PMI finance aussi la recherche à l'EPFZ
Le fait que la Suisse accorde une grande marge de manœuvre à l'industrie du tabac n'est pas nouveau: la Suisse est l'un des seuls pays au monde et le seul en Europe à ne pas avoir ratifié la convention-cadre de l'Organisation mondiale de la santé (OMS) pour la lutte antitabac. Celle-ci exige entre autres que le parrainage par le lobby du tabac soit limité là où il pourrait y avoir des conflits d'intérêts, notamment dans la recherche.
Récemment, les initiants de l'interdiction de la publicité pour le tabac en Suisse ont haussé la voix. Deux ans après son succès avec plus de 56% des voix auprès de la population, l'initiative n'est pas suffisamment respectée par le Parlement, estime le comité à l'origine du texte. Et cela ne risque pas de s'améliorer: la commission de la santé du Conseil national souhaite désormais faire des exceptions, notamment pour la presse écrite.

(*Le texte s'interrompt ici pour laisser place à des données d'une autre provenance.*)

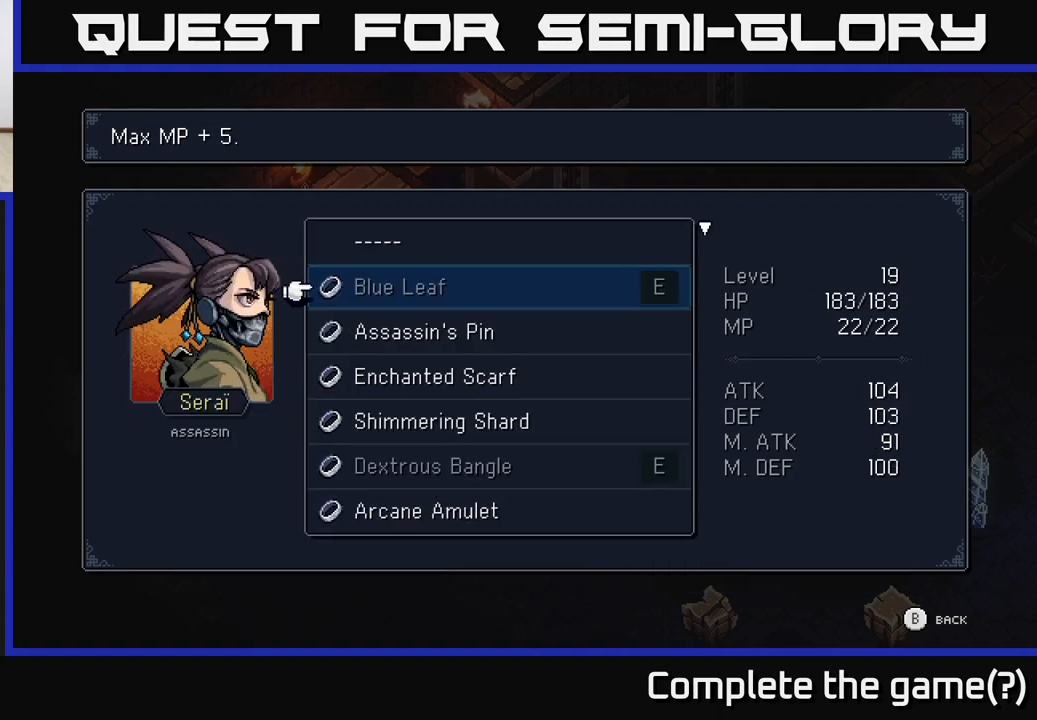
{"buttons": [], "left_stick": "center", "right_stick": "center", "events": []}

L'Association suisse pour la prévention du tabagisme a récemment découvert d'autres financements de recherche par PMI à l'EPFZ. La multinationale du tabac a investi respectivement un million de francs et 120'000 francs pour deux projets à l'EPF de Zurich, a expliqué le porte-parole de l'école, cité par la RTS. L'étude porte sur l'influence d'une substance cancérigène présente dans la fumée du tabac sur l'ADN. A la fin de l'étude, on peut lire que l'on reconnaît des «intérêts financiers concurrents», puisque trois des auteurs de l'étude sont... des collaborateurs de PMI.